+++ Record excerpts

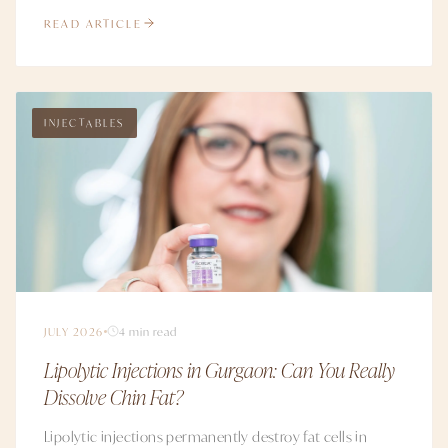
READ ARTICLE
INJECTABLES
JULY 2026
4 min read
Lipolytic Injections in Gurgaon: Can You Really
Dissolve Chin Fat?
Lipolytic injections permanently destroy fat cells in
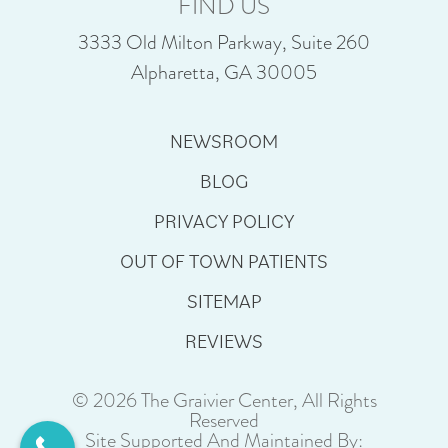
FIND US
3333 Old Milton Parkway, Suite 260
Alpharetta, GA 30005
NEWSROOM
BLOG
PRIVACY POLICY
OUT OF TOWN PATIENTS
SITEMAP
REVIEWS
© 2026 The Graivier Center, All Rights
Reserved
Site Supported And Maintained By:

++++++

__Task to carry out__. In the records above, tally the lines where the word "Lipolytic" appears, and give the number and nothing else.

__Task result__. 2